**Document segment**
---+---

To some extent this reopens the argument about tidy vs. untidy literals in
RDF.
A case in point would be the language datatype. Consider it's use with
dc:language, rdf:value and dcq:RFC1766:
<XXX> <dc:language> _:gen1 .
_:gen1 <rdf:type> <dcq:RFC1766> .
_:gen1 <rdf:value> "en-IE"^^http://www.w3.org/2001/XMLSchema#language .
<YYY> <dc:language> _:gen2 .
_:gen2 <rdf:type> <dcq:RFC1766> .
_:gen2 <rdf:value> "en-IE"^^http://www.w3.org/2001/XMLSchema#language .
In such a case _:gen1 and _:gen2 are clearly the same resource (the dialect
Hiberno-English). It is problematic to identify them as such, but it is at
least possible (OWL statements that rdf:value is an unambiguous property for
the class dcq:RFC1766 would do it). And there is nothing to stop us from
defining URIs for the nodes to make that clear within a given graph.
In contrast there is less hope in doing that with:
<XXX> <dc:language> "en-IE"^^http://www.w3.org/2001/XMLSchema#language .
<YYY> <dc:language> "en-IE"^^http://www.w3.org/2001/XMLSchema#language .

---+---

**Problem 1**
Translate this sentence from the post on tidy versus untidy literals in RDF into Spanish: "A case in point would be the language datatype."
**Problem 2**
Answer these questions from the post on tidy versus untidy literals in RDF:
(a) Which dialect are _:gen1 and _:gen2 said to be?
(b) What language tag appears as the typed literal in every triple that carries one?
(c) What kind of statements would make it possible to identify _:gen1 and _:gen2 as the same resource?
**Problem 3**
Continue the post on tidy versus untidy literals in RDF, picking up after its final pair of triples.

---+---

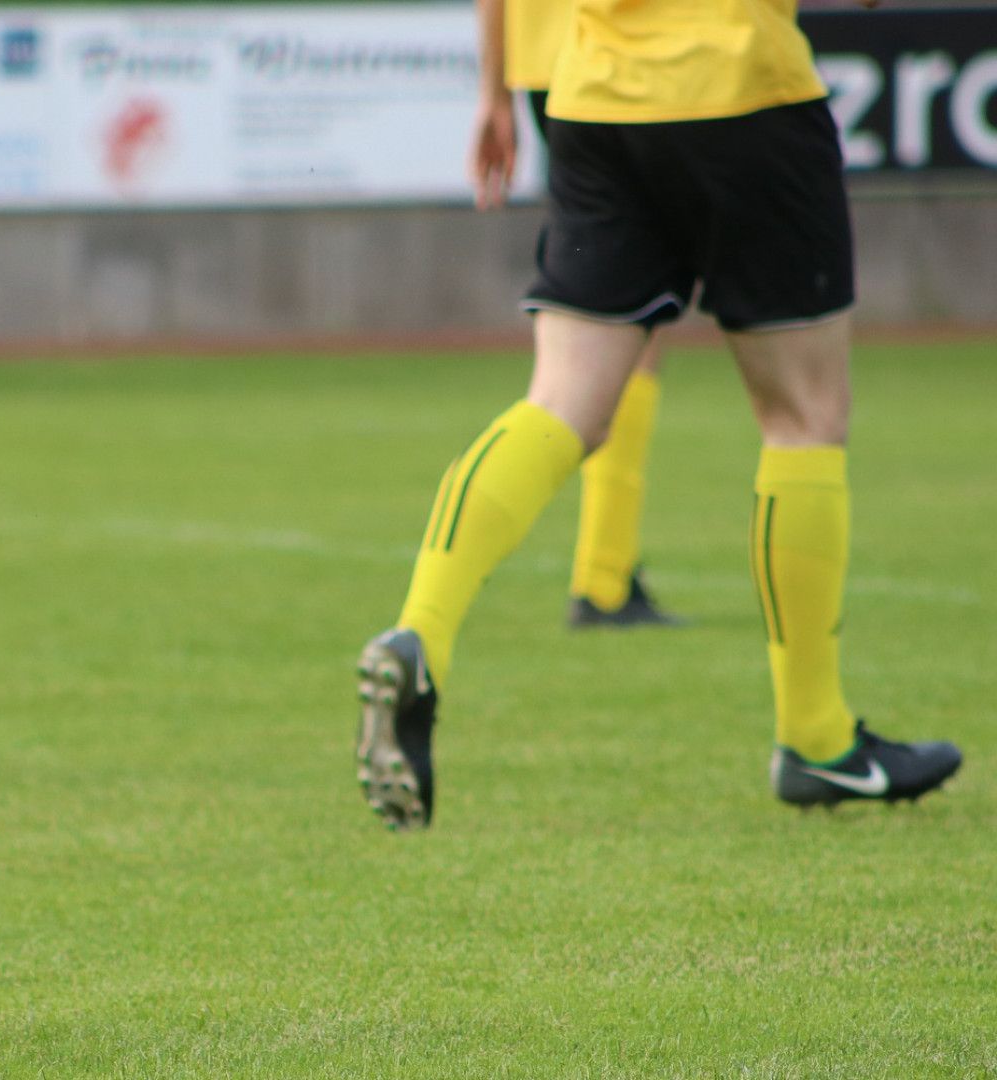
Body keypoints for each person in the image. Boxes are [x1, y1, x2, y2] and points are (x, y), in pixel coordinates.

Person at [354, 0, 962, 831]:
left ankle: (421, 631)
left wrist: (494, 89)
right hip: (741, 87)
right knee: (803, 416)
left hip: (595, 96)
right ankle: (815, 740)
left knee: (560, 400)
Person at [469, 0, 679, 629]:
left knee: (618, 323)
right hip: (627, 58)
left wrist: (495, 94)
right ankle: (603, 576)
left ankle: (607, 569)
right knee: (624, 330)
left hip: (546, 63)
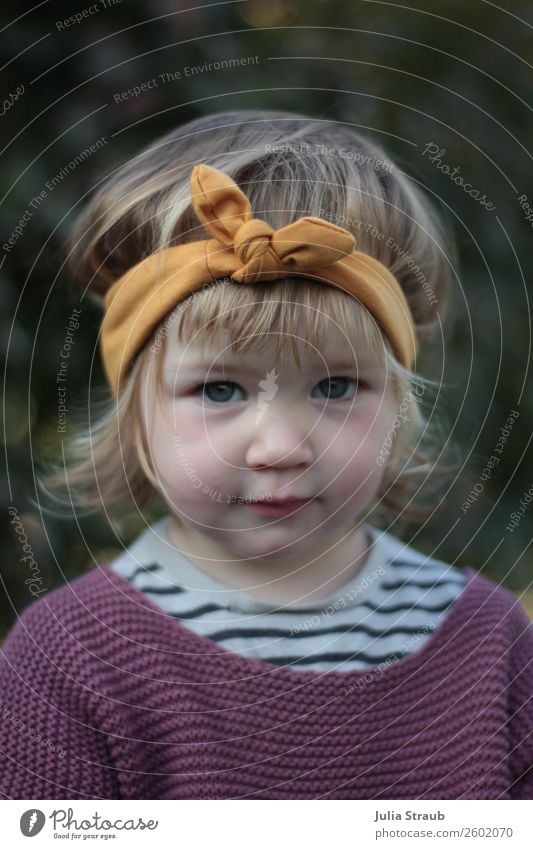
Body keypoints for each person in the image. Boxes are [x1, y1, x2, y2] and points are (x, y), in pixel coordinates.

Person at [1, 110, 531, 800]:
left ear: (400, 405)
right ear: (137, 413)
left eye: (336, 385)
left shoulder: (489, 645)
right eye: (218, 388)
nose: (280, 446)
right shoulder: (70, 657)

---+---

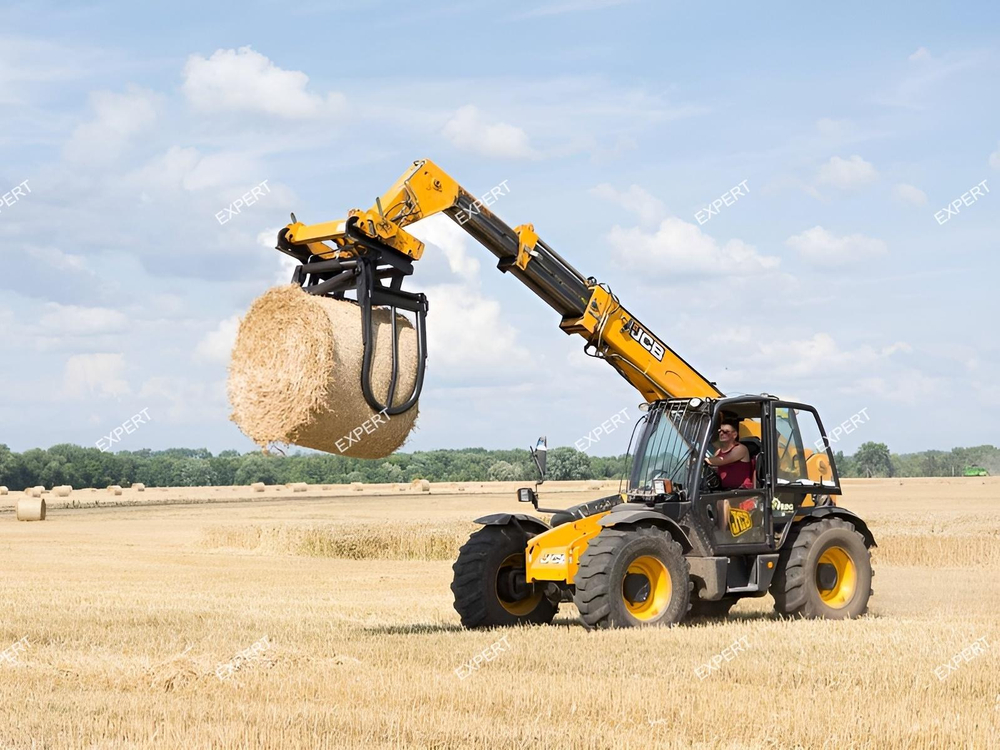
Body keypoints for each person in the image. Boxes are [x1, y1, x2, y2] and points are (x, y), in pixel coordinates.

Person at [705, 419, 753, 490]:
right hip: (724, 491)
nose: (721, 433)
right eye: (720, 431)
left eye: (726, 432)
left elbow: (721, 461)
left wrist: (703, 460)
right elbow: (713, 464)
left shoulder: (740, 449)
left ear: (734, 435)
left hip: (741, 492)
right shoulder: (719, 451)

---+---

**Output 1**
Un buen ejemplo de ello sería el tipo de datos language.

**Output 2**
(a) Hiberno-English.
(b) "en-IE".
(c) OWL statements that rdf:value is an unambiguous property for the class dcq:RFC1766.

**Output 3**
Again it is obvious (to humans) that the value space of literals of this
type, and types derived from it by restriction, should be considered
resources rather than literals. It isn't too hard to do this as a special
case (and also to reflect the case-insensitivity of the type and have
"En-ie"^^http://www.w3.org/2001/XMLSchema#language be considered the same
language). But with other datatypes it is more difficult to say which should
be tidy, and exactly how the relationships between them should be stated.
Some quite extensive knowledge is needed to make sense of the datatyping's
consequences (and that's before we get into the case where we have a mixture
of related datatypes and of non-datatyped literals doing the same job).
http://www.w3.org/2001/XMLSchema#string is worth noting as an opposing case.
In the case of languages the use of URIs to denote languages seems the clear
answer. Which URIs is another matter.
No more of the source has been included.